# 本文

人類が持つすべての「核兵器」を一度に爆発させると、どれほど悲惨なことになるのか?




現在、地球上には15,000個の「核兵器」が存在します。

もし、この核兵器を1ヵ所で同時に爆発させると、世界はどうなってしまうのでしょうか?海外YouTubeチャンネル「Kurzgesagt – In a Nutshell」がシミュレーションを行っています。




*Category:テクノロジー Technology|*Source:Kurzgesagt – In a Nutshell,wikipedia

世界中の核兵器を爆発させるとどうなるのか?


今、世界にある核兵器はいったいどれほどの破壊力をもっているのでしょうか。地球上には、人口10万人以上の都市や市街地が約4,500カ所あります。その中には大きな都市もあるため、1つの都市を完全に破壊するには、平均して3個の核兵器が必要だと仮定します。

つまり、現在ある核兵器は地球上のすべての都市を破壊し、人口の約半分である30億人以上を一瞬で殺せるということです。そして、それだけの被害を与えても、まだ1,500個の核兵器が余ることになります。

では、もし15,000個の核兵器をアマゾンの熱帯雨林の真ん中で爆発させたらどうなるのでしょうか。無造作に積み上げられた核兵器は、倉庫に収まる程度です。

そしてアメリカの核兵器の威力はTNT火薬20万トンに相当します。つまり、15,000個の核兵器は30億トンのTNTに相当するということです。このエネルギーに最も近いのは、火山です。

1883年にクラカトア島で起きた噴火は、歴史上最も大きなものでした。この噴火は非常に強力で、島の70%と周辺の群島が破壊され、何万人もの人々が命を落としました。その影響は、噴火後数日間にわたって世界中に及びました。


15,000個の核兵器の山はクラカトア火山噴火の15倍のエネルギーです。

このとてつもない威力を持つ爆弾を一斉に爆発させると、一瞬にして50㎞の火球が周囲のものを蒸発させ、3千平方㎞の森林を平らにする爆風が発生します。そして、250㎞以内の生物はすべて燃えてしまうでしょう。

衝撃波は数週間かけて地球を何十周もし、爆発音は世界中に聞こえるでしょう。爆発に伴って、何百万トンもの焼却物が大気圏に飛び出し、きのこ雲は成層圏の外まで達します。


爆発が落ち着いても、地球は数千年に一度の大火災に見舞われます。火災は、南アメリカ全域に広がり、森林や都市を焼き尽くします。そして爆心地には、約10㎞のクレーターが残ります。

[図の読み取り課題]
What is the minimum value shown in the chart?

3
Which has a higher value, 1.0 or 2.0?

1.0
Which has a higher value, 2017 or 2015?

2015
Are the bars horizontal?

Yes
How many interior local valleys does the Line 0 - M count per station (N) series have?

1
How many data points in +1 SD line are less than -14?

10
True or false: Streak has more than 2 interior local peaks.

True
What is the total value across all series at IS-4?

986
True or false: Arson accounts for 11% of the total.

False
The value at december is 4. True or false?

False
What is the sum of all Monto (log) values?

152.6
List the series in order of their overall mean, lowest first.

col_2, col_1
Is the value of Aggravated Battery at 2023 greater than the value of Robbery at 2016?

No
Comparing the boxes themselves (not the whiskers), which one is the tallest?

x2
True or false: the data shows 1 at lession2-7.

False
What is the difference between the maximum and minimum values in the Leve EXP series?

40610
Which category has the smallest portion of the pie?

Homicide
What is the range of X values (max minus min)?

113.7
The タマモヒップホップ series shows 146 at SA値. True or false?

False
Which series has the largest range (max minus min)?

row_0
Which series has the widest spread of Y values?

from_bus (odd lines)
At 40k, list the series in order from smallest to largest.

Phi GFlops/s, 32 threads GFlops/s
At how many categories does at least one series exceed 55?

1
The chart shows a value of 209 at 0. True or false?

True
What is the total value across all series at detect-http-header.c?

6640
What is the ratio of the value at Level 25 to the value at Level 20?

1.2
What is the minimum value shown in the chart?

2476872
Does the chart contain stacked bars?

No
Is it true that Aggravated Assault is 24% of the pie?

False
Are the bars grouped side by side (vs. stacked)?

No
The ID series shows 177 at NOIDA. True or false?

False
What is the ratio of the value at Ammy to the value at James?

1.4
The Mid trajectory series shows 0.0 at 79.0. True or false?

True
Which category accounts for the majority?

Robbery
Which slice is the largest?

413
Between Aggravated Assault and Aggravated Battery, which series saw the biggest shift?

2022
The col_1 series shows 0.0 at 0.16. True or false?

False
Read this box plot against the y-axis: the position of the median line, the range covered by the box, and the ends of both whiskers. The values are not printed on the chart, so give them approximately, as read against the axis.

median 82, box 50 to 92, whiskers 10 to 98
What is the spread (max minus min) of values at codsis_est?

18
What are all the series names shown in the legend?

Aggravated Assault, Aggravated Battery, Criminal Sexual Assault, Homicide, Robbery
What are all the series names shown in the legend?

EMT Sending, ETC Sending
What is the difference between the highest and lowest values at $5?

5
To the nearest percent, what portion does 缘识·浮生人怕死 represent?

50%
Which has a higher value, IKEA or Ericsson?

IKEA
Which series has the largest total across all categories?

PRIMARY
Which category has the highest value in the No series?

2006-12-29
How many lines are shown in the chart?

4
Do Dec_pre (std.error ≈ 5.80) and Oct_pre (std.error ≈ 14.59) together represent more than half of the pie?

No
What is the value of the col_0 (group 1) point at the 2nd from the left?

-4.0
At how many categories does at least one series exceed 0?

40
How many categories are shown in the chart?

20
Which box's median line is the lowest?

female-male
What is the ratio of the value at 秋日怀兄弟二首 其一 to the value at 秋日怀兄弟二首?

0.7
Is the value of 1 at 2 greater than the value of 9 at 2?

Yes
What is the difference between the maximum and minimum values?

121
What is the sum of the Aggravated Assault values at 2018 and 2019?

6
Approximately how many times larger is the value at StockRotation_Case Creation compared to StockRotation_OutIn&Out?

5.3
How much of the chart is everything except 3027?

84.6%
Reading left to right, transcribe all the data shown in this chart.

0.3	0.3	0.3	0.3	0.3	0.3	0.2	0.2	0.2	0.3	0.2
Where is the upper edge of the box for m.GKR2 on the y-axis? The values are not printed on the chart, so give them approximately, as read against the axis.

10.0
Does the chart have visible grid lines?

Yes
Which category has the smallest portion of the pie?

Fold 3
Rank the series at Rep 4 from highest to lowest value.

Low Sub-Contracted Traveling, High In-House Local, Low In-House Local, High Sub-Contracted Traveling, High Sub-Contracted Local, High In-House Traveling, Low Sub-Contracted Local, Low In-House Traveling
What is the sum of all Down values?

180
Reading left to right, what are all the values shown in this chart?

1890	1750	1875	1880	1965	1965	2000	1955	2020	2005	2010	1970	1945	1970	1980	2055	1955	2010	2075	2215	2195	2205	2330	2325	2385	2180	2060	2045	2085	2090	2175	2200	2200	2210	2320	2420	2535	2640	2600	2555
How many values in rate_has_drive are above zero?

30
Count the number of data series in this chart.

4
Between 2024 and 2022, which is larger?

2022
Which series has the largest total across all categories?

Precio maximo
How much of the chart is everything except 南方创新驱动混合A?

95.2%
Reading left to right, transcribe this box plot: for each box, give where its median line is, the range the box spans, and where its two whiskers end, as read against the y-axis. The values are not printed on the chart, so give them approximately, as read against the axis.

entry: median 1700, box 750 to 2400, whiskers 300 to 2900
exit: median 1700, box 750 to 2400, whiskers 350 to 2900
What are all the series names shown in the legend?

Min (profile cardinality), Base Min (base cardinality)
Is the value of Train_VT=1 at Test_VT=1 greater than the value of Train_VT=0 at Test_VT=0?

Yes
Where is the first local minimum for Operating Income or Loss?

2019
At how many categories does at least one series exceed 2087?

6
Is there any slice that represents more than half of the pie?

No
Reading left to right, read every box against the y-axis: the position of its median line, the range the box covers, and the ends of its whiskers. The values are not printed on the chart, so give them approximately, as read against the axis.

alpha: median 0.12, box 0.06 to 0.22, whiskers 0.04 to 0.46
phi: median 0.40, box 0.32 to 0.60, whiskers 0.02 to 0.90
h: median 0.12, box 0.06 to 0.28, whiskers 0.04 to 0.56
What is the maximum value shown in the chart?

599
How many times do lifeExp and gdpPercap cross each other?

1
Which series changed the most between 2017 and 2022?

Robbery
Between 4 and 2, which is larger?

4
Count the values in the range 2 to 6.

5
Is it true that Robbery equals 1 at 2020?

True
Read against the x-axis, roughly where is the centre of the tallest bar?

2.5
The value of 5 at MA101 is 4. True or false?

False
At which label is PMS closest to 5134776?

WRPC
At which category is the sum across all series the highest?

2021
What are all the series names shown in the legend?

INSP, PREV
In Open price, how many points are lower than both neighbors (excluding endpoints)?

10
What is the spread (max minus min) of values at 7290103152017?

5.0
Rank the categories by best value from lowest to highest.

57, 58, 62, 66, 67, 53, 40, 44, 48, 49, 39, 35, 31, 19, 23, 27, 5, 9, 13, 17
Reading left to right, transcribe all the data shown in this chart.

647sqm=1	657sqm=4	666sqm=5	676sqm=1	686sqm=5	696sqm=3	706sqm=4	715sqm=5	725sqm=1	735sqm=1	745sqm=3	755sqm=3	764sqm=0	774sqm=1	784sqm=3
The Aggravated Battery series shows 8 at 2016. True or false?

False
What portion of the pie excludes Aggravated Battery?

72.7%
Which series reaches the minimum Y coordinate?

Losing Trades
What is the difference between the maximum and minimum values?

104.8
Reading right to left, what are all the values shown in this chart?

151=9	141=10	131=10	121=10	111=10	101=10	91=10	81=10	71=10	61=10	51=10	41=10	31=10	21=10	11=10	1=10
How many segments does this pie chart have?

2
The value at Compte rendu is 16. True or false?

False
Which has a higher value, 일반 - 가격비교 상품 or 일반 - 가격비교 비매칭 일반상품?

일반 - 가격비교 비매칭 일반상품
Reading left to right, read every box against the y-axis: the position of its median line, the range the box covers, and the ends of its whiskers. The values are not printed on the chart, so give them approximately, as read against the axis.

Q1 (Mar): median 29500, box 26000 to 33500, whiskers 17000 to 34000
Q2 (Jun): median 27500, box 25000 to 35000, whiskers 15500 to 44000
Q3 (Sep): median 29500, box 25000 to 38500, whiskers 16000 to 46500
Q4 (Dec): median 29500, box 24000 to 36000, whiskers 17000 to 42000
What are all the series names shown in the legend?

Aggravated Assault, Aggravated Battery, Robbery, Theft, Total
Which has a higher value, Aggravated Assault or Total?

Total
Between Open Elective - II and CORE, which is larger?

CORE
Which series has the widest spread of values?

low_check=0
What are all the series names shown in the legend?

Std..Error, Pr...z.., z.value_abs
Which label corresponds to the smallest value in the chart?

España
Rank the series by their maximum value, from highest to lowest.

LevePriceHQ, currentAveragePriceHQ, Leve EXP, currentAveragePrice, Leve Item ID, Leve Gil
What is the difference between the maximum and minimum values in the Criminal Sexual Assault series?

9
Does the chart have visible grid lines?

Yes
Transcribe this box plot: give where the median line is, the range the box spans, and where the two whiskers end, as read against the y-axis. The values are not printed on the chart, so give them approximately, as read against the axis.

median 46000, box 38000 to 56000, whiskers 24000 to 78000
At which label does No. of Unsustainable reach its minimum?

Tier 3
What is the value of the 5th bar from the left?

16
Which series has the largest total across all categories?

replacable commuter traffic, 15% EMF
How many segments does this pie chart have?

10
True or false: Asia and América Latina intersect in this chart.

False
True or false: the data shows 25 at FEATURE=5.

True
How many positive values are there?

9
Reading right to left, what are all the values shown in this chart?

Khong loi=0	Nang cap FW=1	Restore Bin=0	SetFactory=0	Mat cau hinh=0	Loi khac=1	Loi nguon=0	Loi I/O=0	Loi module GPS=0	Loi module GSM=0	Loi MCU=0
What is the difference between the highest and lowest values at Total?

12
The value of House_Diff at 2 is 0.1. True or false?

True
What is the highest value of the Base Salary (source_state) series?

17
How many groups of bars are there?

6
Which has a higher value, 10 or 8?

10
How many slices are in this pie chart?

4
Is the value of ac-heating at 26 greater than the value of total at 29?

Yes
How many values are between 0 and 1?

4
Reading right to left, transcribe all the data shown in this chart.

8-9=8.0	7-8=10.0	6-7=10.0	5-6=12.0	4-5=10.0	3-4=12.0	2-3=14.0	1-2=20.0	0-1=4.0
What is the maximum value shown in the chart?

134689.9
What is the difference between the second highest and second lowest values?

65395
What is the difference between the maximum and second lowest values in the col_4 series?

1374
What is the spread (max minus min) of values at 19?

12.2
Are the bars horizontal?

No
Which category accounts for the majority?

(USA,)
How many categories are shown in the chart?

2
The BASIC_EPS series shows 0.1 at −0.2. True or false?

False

# 課題 1
核兵器の爆発についての本文をもとに、次の問いに答えなさい。
(a) 地球上に人口10万人以上の都市や市街地は約何カ所あるか。
(b) クラカトア島で噴火が起きたのは何年か。
(c) 爆心地に残るクレーターの大きさは約何㎞か。
# 課題 2
核兵器の爆発についての本文を、最後の文に続けて書き進めなさい。

# 解答 1
(a) 約4,500カ所
(b) 1883年
(c) 約10㎞

# 解答 2
被害はこれだけではありません。非常に高い放射性物質が生物をあっという間に殺し、クレーターの周囲数㎞の広大な地域と、風下にある数百㎞の地域が居住不可能な状態になります。

放射性降下物の多くは、きのこ雲によって大気圏上空に運ばれ、地球上を駆け巡るはずです。そして、地球の放射性物質の量は世界中で2倍になります。この放射性物質で文明が終わることはありませんが、しばらくの間は癌が増えるかもしれません。

飛び散った粒子の一部は何年にもわたって太陽光を遮ります。その結果、核の冬を引き起こし、数年間は地球の気温を数度下げる可能性があります。

これは、実際に核戦争が起こった場合にも想定されていることです。以前の記事では核戦争が起こった場合のシュミレーションも行っています。

この爆発は、南アメリカ、特にブラジルにいる人にかなりの被害を与えます。なぜなら、アマゾンの熱帯雨林が燃え去ってしまうからです。しかし、それでも全ての人類が絶滅することはないはずです。


では、もっと多くの核兵器を爆発させたらどうでしょう。現在、地殻には約3,500万トンのウランがあると推定されています。この量は、数百万個の核兵器を作るのにも十分な量です。

例えば、そのウランを使って広島型原爆100億個分の核兵器を作ったとします。その核兵器を積み上げると高さは3㎞に達します。そして、威力は6500万年前に恐竜の時代を終わらせた小惑星衝突のエネルギーとほぼ同じになります。

それでは、これを爆発させてみましょう。爆発すると、南アメリカの半分から見えるほどの巨大な火球が発生します。そして、地面が水のように飛び散り、100㎞のクレーターを形成します。

さらに、山脈の岩盤が一瞬にして蒸発し、何千トンもの物質が宇宙空間に放出されます。一部は永遠に地球を離れ、大部分は高温の燃えカスとして降り注ぎます。その結果、大気をオーブンのように熱し、ほとんどの大型動物が死に、世界中を火の嵐にするでしょう。


地殻は鐘のように鳴り響き、観測史上最も強い地震が世界中の都市を破壊します。また、ハリケーン級の強風が南米の木を一本残らずなぎ倒し、森林火災が大陸を焼き尽くします。

アマゾンの大量の植物は燃えて灰となり、大気中に放出されます。そして灰は空を覆い、地表に太陽光が届かなくなります。そうなると、世界中の気温が氷点下まで下がります。

その結果、極寒の冬が数十年続き、すべての大型動物が絶滅します。さらに、地球の隅々まで放射性降下物で覆われます。この事態は、人類を滅亡へと導くでしょう。

国際宇宙ステーションも、軌道上に吹き出す岩石によって破壊される可能性があります。

また、地下シェルターや海面下の潜水艦にいた人は、食料を使い果たすまでは生き延びることができるかもしれません。しかし、世界は焼け焦げ、凍りつき、放射能に汚染された荒れ地と化します。

ただ、地球そのものに与える影響はごくわずかです。わずか数百万年で爆発の傷は癒え、生命が誕生し、むしろ人類が存在したときよりも繁栄するかもしれません。